RECORDS PROVIDED: Begin
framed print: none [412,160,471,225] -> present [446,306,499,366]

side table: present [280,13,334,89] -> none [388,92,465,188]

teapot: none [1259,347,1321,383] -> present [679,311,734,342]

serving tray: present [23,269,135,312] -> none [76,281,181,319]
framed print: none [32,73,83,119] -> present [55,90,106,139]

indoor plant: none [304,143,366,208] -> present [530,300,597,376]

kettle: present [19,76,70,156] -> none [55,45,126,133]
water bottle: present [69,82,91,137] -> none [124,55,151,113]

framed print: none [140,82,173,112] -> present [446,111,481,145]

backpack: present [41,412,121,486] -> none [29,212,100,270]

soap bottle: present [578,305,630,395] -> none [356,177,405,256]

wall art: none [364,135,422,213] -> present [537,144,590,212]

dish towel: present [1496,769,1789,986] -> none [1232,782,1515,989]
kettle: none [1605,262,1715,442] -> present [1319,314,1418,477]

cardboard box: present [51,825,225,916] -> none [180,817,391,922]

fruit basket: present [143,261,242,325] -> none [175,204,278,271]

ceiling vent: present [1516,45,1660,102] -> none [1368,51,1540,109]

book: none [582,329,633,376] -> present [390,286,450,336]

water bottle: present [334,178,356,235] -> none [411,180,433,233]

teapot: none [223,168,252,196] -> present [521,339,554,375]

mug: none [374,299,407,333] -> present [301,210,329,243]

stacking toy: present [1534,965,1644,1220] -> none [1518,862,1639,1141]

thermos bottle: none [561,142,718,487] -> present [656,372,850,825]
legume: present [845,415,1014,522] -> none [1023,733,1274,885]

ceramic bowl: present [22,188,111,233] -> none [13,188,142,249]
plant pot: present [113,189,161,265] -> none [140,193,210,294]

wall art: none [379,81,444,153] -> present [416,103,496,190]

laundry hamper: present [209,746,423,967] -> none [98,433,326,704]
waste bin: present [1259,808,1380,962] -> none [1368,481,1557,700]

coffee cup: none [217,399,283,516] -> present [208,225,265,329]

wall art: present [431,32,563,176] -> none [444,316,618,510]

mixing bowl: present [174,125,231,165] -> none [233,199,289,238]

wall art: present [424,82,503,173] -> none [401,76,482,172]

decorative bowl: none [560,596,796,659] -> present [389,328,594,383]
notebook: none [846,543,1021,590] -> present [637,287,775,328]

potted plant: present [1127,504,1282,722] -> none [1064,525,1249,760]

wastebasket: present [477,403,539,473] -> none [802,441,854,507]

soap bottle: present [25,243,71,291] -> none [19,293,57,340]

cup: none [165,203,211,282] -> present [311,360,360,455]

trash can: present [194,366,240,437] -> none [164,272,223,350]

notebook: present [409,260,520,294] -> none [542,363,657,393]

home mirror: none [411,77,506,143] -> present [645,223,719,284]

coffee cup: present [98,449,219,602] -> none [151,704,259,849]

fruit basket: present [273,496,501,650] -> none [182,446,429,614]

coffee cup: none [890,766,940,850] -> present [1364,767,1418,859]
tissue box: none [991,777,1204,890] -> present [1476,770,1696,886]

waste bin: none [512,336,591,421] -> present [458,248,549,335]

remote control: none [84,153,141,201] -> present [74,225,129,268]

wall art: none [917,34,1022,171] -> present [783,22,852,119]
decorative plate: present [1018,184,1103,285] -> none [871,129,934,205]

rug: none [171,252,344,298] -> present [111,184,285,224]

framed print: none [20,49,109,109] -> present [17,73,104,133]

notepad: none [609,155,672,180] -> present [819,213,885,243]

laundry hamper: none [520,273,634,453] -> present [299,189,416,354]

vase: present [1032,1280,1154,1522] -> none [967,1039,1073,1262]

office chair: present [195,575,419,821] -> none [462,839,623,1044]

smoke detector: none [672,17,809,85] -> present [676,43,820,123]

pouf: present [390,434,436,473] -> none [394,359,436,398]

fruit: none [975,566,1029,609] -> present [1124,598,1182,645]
RECORDS PROVIDED: End
WHAT NEEDS TO BE DONE: Could you copy every line from the records that mentions the word "water"?

ANSWER SECTION:
water bottle: present [69,82,91,137] -> none [124,55,151,113]
water bottle: present [334,178,356,235] -> none [411,180,433,233]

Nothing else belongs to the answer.